═════ LISTED RECORDS ═════
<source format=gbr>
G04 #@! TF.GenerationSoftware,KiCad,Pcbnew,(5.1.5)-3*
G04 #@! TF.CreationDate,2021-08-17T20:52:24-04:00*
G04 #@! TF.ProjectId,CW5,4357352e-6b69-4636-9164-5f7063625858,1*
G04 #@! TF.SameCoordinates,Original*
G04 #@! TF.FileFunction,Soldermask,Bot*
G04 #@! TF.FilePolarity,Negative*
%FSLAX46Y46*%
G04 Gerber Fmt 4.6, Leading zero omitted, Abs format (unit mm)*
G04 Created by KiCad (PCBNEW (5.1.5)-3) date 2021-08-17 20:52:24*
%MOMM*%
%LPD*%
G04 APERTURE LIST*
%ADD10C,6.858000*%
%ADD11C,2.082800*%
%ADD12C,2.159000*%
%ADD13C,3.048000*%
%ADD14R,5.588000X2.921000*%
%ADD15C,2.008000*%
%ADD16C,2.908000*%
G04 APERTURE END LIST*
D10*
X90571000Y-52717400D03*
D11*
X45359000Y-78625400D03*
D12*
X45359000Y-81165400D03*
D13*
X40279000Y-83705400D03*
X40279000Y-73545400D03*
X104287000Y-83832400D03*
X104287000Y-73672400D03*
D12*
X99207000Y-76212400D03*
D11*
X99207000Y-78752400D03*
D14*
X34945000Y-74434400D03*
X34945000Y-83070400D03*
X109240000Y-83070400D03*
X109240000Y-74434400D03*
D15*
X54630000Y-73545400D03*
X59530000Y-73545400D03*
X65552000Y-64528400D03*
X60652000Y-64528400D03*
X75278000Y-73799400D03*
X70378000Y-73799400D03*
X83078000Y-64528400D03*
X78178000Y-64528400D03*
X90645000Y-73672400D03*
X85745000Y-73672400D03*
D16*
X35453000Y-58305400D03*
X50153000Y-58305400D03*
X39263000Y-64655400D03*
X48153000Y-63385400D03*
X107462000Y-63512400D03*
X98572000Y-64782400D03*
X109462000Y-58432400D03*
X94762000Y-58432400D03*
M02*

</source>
═════
═════ LISTED RECORDS ═════
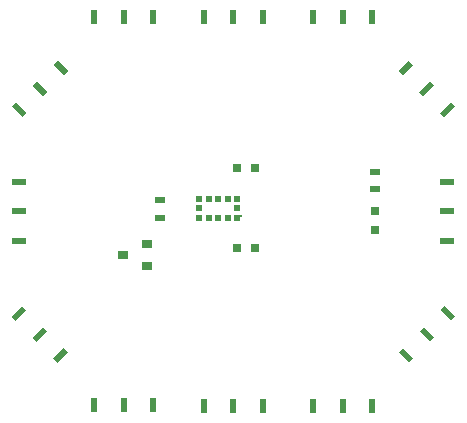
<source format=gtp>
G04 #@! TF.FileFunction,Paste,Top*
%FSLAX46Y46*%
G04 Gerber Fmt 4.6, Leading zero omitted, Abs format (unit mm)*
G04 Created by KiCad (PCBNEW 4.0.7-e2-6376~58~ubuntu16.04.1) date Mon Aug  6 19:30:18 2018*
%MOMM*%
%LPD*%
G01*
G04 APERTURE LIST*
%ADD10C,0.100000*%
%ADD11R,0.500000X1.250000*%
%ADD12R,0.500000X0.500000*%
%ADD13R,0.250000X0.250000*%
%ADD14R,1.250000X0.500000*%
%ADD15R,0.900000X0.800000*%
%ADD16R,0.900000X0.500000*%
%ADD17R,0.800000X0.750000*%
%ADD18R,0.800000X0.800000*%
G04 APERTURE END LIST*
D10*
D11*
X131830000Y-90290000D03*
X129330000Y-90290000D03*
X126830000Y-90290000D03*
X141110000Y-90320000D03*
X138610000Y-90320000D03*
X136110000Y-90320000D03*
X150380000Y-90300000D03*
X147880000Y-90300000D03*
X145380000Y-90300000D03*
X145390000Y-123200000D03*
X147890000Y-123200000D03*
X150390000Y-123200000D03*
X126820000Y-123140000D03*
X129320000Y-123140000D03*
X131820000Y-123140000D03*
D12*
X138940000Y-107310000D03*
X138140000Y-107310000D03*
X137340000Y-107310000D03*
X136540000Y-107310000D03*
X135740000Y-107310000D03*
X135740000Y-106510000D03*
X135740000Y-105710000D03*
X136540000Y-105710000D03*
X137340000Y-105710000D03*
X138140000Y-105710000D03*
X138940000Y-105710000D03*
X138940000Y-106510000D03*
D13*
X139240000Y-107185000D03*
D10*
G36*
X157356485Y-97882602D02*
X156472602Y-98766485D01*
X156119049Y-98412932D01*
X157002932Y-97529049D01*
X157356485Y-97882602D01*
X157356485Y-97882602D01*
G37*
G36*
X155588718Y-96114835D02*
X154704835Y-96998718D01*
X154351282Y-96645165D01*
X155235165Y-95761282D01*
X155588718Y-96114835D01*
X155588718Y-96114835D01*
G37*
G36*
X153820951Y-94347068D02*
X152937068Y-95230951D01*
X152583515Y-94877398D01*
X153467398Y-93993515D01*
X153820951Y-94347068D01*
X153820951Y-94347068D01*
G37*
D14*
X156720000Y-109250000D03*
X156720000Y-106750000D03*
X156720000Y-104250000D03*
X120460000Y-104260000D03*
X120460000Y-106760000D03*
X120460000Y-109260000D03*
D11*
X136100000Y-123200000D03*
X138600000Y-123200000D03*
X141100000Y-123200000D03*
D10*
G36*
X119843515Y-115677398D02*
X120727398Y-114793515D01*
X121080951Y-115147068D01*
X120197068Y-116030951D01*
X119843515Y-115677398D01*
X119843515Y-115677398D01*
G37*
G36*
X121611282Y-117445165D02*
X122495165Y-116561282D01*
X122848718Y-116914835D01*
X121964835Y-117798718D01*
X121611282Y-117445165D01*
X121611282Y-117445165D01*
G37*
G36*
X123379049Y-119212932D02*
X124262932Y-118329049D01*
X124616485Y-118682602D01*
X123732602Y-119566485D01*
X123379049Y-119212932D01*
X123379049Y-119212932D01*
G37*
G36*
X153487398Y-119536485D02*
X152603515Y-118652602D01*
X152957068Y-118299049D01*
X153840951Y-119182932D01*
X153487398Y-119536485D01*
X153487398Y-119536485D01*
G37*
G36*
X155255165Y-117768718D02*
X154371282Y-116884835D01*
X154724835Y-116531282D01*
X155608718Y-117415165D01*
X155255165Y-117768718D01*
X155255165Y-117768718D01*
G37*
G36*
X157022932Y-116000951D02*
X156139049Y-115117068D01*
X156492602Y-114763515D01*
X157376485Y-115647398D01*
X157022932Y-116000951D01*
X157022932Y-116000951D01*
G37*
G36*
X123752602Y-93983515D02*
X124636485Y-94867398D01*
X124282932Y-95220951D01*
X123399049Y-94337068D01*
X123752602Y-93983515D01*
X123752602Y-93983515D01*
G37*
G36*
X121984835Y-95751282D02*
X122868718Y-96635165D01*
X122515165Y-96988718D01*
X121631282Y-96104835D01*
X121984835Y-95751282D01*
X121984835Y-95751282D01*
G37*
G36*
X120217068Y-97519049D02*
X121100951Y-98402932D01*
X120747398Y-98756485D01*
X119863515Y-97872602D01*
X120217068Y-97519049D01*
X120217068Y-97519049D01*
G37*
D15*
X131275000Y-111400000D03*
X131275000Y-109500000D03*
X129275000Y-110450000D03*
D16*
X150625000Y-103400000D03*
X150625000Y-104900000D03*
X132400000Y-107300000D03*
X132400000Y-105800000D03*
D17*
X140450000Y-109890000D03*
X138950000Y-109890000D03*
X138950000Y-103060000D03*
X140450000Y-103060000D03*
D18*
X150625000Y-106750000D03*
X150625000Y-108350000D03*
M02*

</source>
═════
WHAT YOU NEED TO DO
Please make an exact copy of the lines above from the line with "X156119049Y-98412932D01*" through the line with "X120460000Y-106760000D03*", both ends included.

WRITTEN RESPONSE
X156119049Y-98412932D01*
X157002932Y-97529049D01*
X157356485Y-97882602D01*
X157356485Y-97882602D01*
G37*
G36*
X155588718Y-96114835D02*
X154704835Y-96998718D01*
X154351282Y-96645165D01*
X155235165Y-95761282D01*
X155588718Y-96114835D01*
X155588718Y-96114835D01*
G37*
G36*
X153820951Y-94347068D02*
X152937068Y-95230951D01*
X152583515Y-94877398D01*
X153467398Y-93993515D01*
X153820951Y-94347068D01*
X153820951Y-94347068D01*
G37*
D14*
X156720000Y-109250000D03*
X156720000Y-106750000D03*
X156720000Y-104250000D03*
X120460000Y-104260000D03*
X120460000Y-106760000D03*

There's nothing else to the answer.